By the 1970s, Terraillon S.A. made up over 80% of the bathroom and kitchen scales market and the company began to expand into the international market. Export sales were initially focused in Western Europe and some French overseas territories but in 1988, with the company's acquisition of Hanson, a major UK-based competitor, it inherited a network of importers and agents in over 80 countries.
During the 1980s and early 1990s the company went through a turbulent transition from a family-owned manufacturing and engineering company to a more market-focussed company. During this time, the company was purchased by French tycoon Bernard Tapie, who lost the company to the Crédit Lyonnais bank.

By the mid 90s manufacturing had been outsourced and Terraillon began to specialize in innovation and design, while leveraging its distribution coverage, marketing skills and brand equity.

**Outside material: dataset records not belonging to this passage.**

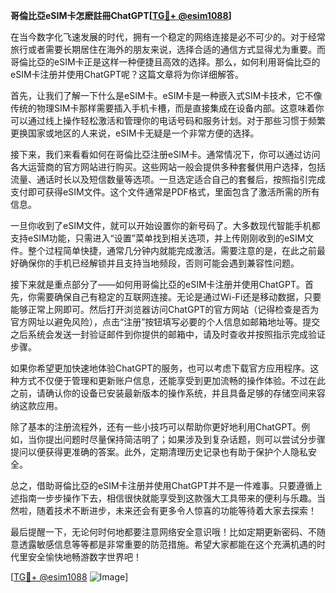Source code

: **哥倫比亞eSIM卡怎麽註冊ChatGPT[[TG💪+ @esim1088](https://t.me/s/esim1088)]**

在当今数字化飞速发展的时代，拥有一个稳定的网络连接是必不可少的。对于经常旅行或者需要长期居住在海外的朋友来说，选择合适的通信方式显得尤为重要。而哥倫比亞的eSIM卡正是这样一种便捷且高效的选择。那么，如何利用哥倫比亞的eSIM卡注册并使用ChatGPT呢？这篇文章将为你详细解答。

首先，让我们了解一下什么是eSIM卡。eSIM卡是一种嵌入式SIM卡技术，它不像传统的物理SIM卡那样需要插入手机卡槽，而是直接集成在设备内部。这意味着你可以通过线上操作轻松激活和管理你的电话号码和服务计划。对于那些习惯于频繁更换国家或地区的人来说，eSIM卡无疑是一个非常方便的选择。

接下来，我们来看看如何在哥倫比亞注册eSIM卡。通常情况下，你可以通过访问各大运营商的官方网站进行购买。这些网站一般会提供多种套餐供用户选择，包括流量、通话时长以及短信数量等选项。一旦选定适合自己的套餐后，按照指引完成支付即可获得eSIM文件。这个文件通常是PDF格式，里面包含了激活所需的所有信息。

一旦你收到了eSIM文件，就可以开始设置你的新号码了。大多数现代智能手机都支持eSIM功能，只需进入“设置”菜单找到相关选项，并上传刚刚收到的eSIM文件。整个过程简单快捷，通常几分钟内就能完成激活。需要注意的是，在此之前最好确保你的手机已经解锁并且支持当地频段，否则可能会遇到兼容性问题。

接下来就是重点部分了——如何用哥倫比亞的eSIM卡注册并使用ChatGPT。首先，你需要确保自己有稳定的互联网连接。无论是通过Wi-Fi还是移动数据，只要能够正常上网即可。然后打开浏览器访问ChatGPT的官方网站（记得检查是否为官方网址以避免风险），点击“注册”按钮填写必要的个人信息如邮箱地址等。提交之后系统会发送一封验证邮件到你提供的邮箱中，请及时查收并按照指示完成验证步骤。

如果你希望更加快速地体验ChatGPT的服务，也可以考虑下载官方应用程序。这种方式不仅便于管理和更新账户信息，还能享受到更加流畅的操作体验。不过在此之前，请确认你的设备已安装最新版本的操作系统，并且具备足够的存储空间来容纳这款应用。

除了基本的注册流程外，还有一些小技巧可以帮助你更好地利用ChatGPT。例如，当你提出问题时尽量保持简洁明了；如果涉及到复杂话题，则可以尝试分步骤提问以便获得更准确的答案。此外，定期清理历史记录也有助于保护个人隐私安全。

总之，借助哥倫比亞的eSIM卡注册并使用ChatGPT并不是一件难事。只要遵循上述指南一步步操作下去，相信很快就能享受到这款强大工具带来的便利与乐趣。当然啦，随着技术不断进步，未来还会有更多令人惊喜的功能等待着大家去探索！

最后提醒一下，无论何时何地都要注意网络安全意识哦！比如定期更新密码、不随意透露敏感信息等等都是非常重要的防范措施。希望大家都能在这个充满机遇的时代里安全愉快地畅游数字世界吧！

[[TG💪+ @esim1088](https://t.me/s/esim1088) ![Image](https://i.postimg.cc/4NQfJmqS/Snipaste-2025-05-13-00-14-12.png)]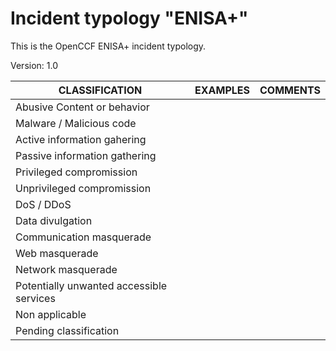 # Incident typology "ENISA+"


This is the OpenCCF ENISA+ incident typology.

Version: 1.0

| CLASSIFICATION                                   | EXAMPLES        | COMMENTS |
|---------------------------------------------------------      |------------------------------------   |------------------------|
| Abusive Content or behavior |
| Malware / Malicious code |
| Active information gahering |
| Passive information gathering |
| Privileged compromission |
| Unprivileged compromission |
| DoS / DDoS |
| Data divulgation |
| Communication masquerade |
| Web masquerade |
| Network masquerade |
| Potentially unwanted accessible services |
| Non applicable |
| Pending classification|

This transition was completed with the MBI/MBO of the company in 1999, led by two Irish businessmen, Fergal Mulchrone and Chris Duggan, with the backing of a European venture capital fund managed by Hibernian Capital Partners for 33 million francs. In two years, the company began a period of growth, regaining European leadership of the consumer scales market, while also diversifying into healthcare products and water filtration. It was sold to Measurement Specialities for 125 million francs and then to the Japanese Fukuda. Terraillon opened several regional sales offices in Hong Kong, Germany, Italy, and Spain to cope with their international size.

Terraillon is now a global company, with 2 well-known brands, Terraillon and Hanson, and sales of over USD 50 million. It is part of an international holding group which incorporates its high-tech sensors division in France, manufacturing division in China and its regional sales and marketing offices in various international locations.